Exercise goal: What is the number of lines in the data below that contain "thumb"? Reply with the number only.

(Keypoint coordinate data)
::::

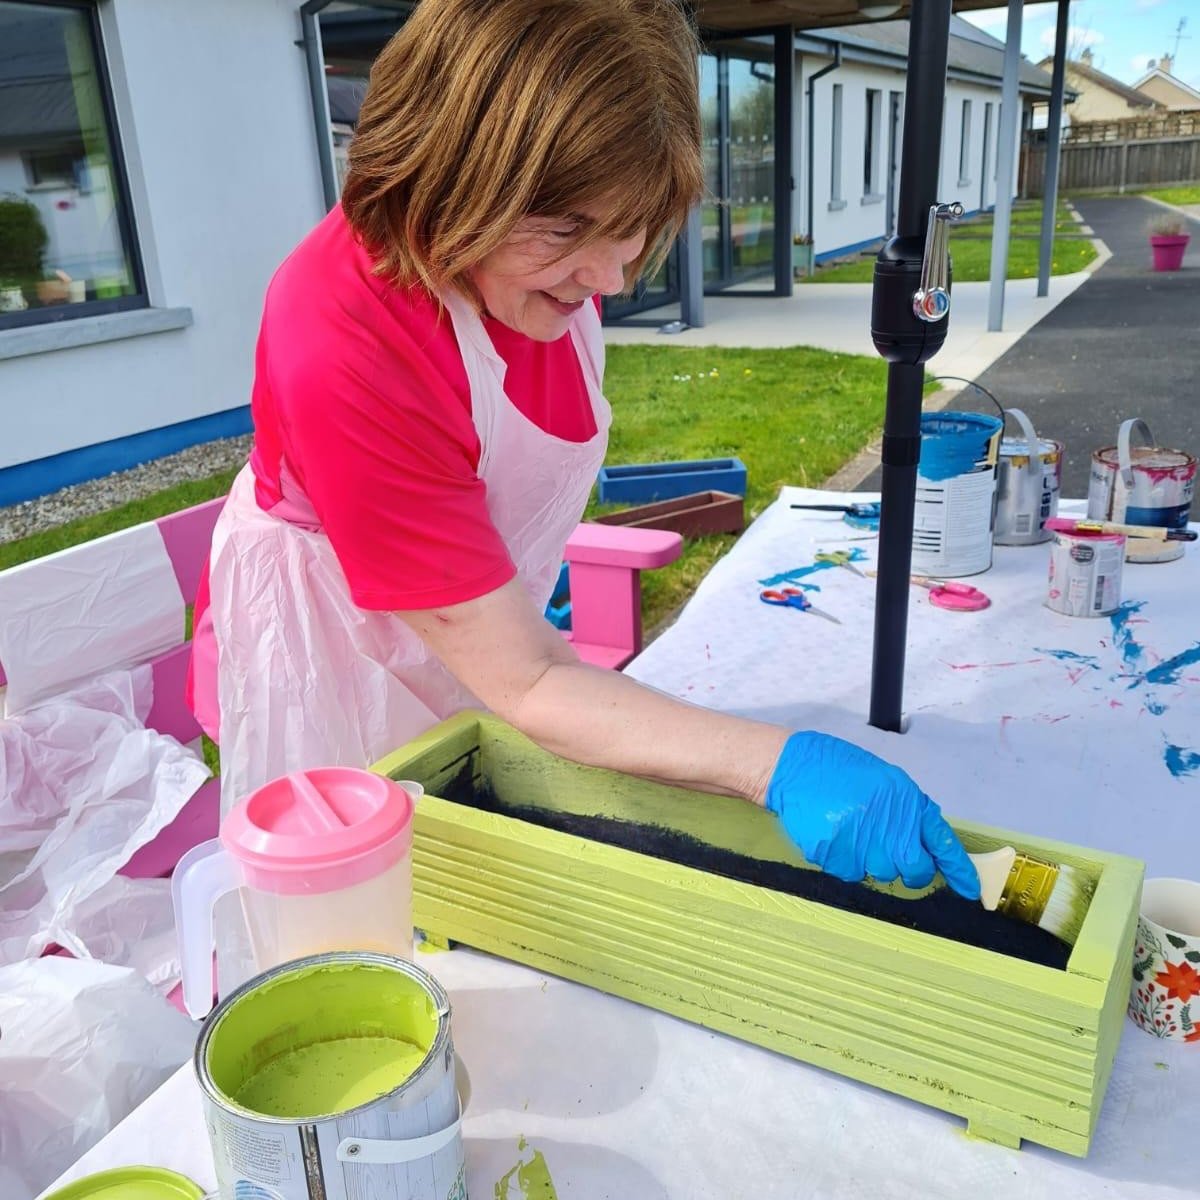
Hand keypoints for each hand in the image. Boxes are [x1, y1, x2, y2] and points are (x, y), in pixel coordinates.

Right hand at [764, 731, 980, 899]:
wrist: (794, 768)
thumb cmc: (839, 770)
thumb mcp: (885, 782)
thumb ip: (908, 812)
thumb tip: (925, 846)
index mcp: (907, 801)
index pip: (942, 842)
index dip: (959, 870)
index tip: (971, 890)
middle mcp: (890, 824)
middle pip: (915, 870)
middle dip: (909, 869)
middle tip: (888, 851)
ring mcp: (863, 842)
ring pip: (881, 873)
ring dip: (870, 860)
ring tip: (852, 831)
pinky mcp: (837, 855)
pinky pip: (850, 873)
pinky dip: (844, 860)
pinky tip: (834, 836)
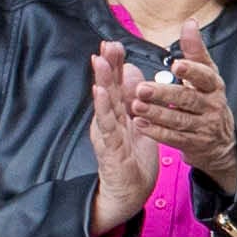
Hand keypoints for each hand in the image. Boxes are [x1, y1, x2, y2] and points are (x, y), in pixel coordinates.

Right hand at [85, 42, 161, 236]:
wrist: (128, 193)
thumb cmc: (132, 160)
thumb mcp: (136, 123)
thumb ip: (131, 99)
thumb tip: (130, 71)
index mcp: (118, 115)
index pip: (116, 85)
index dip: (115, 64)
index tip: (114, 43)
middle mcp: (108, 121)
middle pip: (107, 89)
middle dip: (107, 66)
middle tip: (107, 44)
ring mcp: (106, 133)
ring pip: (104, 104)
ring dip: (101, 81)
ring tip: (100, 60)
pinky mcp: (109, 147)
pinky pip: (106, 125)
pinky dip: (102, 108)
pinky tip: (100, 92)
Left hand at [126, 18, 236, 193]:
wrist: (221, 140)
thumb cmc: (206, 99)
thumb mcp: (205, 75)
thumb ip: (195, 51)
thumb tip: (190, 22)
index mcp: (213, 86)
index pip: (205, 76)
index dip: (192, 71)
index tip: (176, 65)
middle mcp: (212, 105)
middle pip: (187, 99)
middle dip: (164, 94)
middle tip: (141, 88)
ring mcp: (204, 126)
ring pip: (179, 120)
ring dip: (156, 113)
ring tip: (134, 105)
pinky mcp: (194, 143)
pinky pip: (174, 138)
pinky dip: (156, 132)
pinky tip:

::::

Task response: 12